Kind of going in circles here. What is the proper way to load a raw image using DatasetFolder?
Code:
import torch
import os
import pandas as pd
import numpy as np
import matplotlib.pyplot as plt
import torchvision
from torch.utils.data import Dataset, DataLoader
from torchvision import transforms, utils
from torchvision.datasets import DatasetFolder
class RawFolder(DatasetFolder):
EXTENSIONS = ('.raw')
def __init__(self, root, transform=None, target_transform=None, loader=None):
super(RawFolder, self).__init__(root, self.__raw_loader,
self.EXTENSIONS,
transform=transform,
target_transform=target_transform)
@staticmethod
def __raw_loader(filename):
data = np.fromfile(filename, dtype='float32').reshape(80,180)
return Image.fromarray(data)
def __check_file(filename):
return os.path.isfile(filename) == True
data_transform = transforms.Compose([
transforms.ToPILImage(),
transforms.Grayscale(num_output_channels=1)
])
the_dataset = RawFolder(root=rootdir, transform=data_transform)
dataset_loader = torch.utils.data.DataLoader(the_dataset,
batch_size=64,
shuffle=False,
num_workers=0)
classes = ['1']
import numpy as np
# files already created, training and testing can start here.
# re-run first cell if necessary
def goshow(img):
img = img / 2 + 0.5 # unnormalize
plt.imshow(np.transpose(img, (1, 2, 0))) # convert from Tensor image
# Visualize a few images
dataiter = iter(dataset_loader)
images, labels = dataiter.next()
images = images.numpy() # convert images to numpy for display
# plot the images in the batch, along with the corresponding labels
fig = plt.figure(figsize=(25, 12))
# display some images
for idx in np.arange(25):
ax = fig.add_subplot(5, 5, idx+1, xticks=[], yticks=[])
goshow(images[idx])
ax.set_title(classes[labels[idx]])
Error for the last case mentioned above:
Errors always occur here: images, labels = dataiter.next()
TypeError Traceback (most recent call last)
<ipython-input-148-ffafba196b64> in <module>
55 # Visualize a few images
56 dataiter = iter(dataset_loader)
---> 57 images, labels = dataiter.next()
58 images = images.numpy() # convert images to numpy for display
59
~\anaconda3\lib\site-packages\torch\utils\data\dataloader.py in __next__(self)
344 def __next__(self):
345 index = self._next_index() # may raise StopIteration
--> 346 data = self._dataset_fetcher.fetch(index) # may raise StopIteration
347 if self._pin_memory:
348 data = _utils.pin_memory.pin_memory(data)
~\anaconda3\lib\site-packages\torch\utils\data\_utils\fetch.py in fetch(self, possibly_batched_index)
42 def fetch(self, possibly_batched_index):
43 if self.auto_collation:
---> 44 data = [self.dataset[idx] for idx in possibly_batched_index]
45 else:
46 data = self.dataset[possibly_batched_index]
~\anaconda3\lib\site-packages\torch\utils\data\_utils\fetch.py in <listcomp>(.0)

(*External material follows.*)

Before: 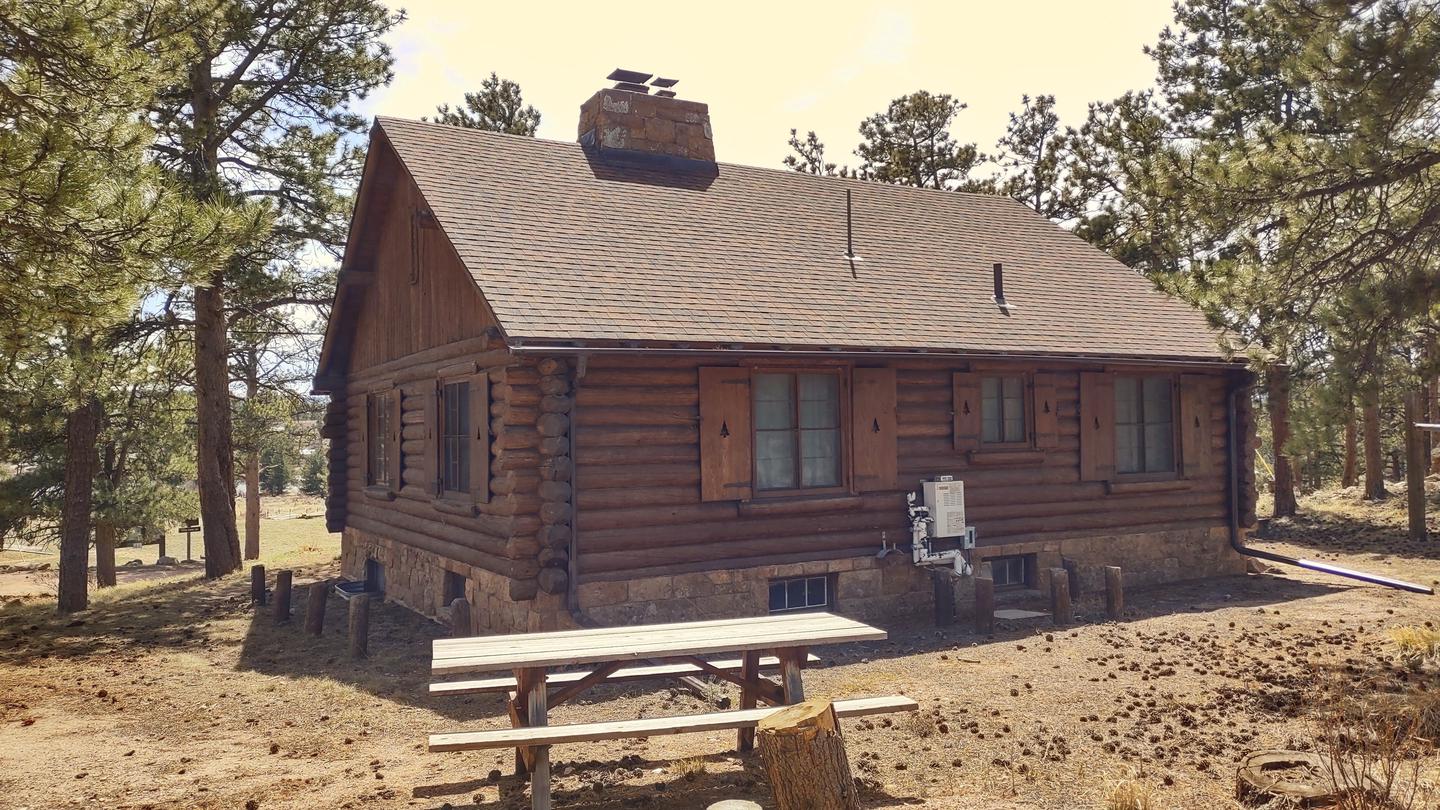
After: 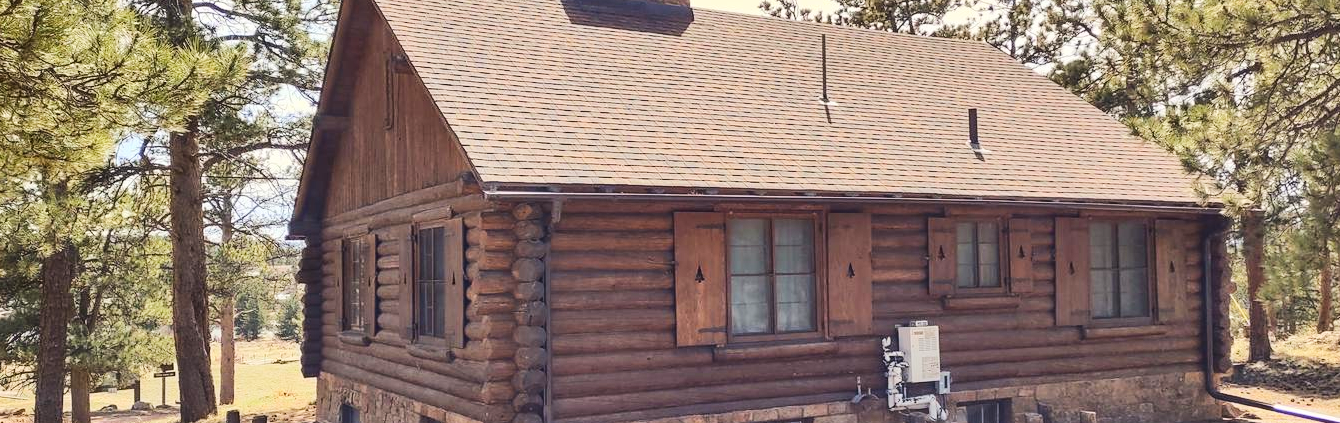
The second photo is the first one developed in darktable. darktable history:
crop: left 1.744%, top 19.225%, right 5.069%, bottom 28.357%
tone curve: curves: ch0 [(0, 0.026) (0.146, 0.158) (0.272, 0.34) (0.453, 0.627) (0.687, 0.829) (1, 1)], color space Lab, linked channels, preserve colors none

42 def fetch(self, possibly_batched_index):
43 if self.auto_collation:
---> 44 data = [self.dataset[idx] for idx in possibly_batched_index]
45 else:
46 data = self.dataset[possibly_batched_index]

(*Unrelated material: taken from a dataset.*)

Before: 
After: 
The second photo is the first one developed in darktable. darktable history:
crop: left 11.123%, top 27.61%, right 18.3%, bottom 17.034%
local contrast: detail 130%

~\anaconda3\lib\site-packages\torchvision\datasets\folder.py in __getitem__(self, index)
138 sample = self.loader(path)
139 if self.transform is not None:
--> 140 sample = self.transform(sample)
141 if self.target_transform is not None:
142 target = self.target_transform(target)

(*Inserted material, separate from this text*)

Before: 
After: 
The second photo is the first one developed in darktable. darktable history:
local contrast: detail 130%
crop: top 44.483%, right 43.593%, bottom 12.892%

~\anaconda3\lib\site-packages\torchvision\transforms\transforms.py in __call__(self, img)
68 def __call__(self, img):
69 for t in self.transforms:
---> 70 img = t(img)
71 return img
72
~\anaconda3\lib\site-packages\torchvision\transforms\transforms.py in __call__(self, pic)
134
135 """
--> 136 return F.to_pil_image(pic, self.mode)
137
138 def __repr__(self):
~\anaconda3\lib\site-packages\torchvision\transforms\functional.py in to_pil_image(pic, mode)
117 """
118 if not(isinstance(pic, torch.Tensor) or isinstance(pic, np.ndarray)):
--> 119 raise TypeError('pic should be Tensor or ndarray. Got {}.'.format(type(pic)))
120
121 elif isinstance(pic, torch.Tensor):
TypeError: pic should be Tensor or ndarray. Got <class 'PIL.Image.Image'>.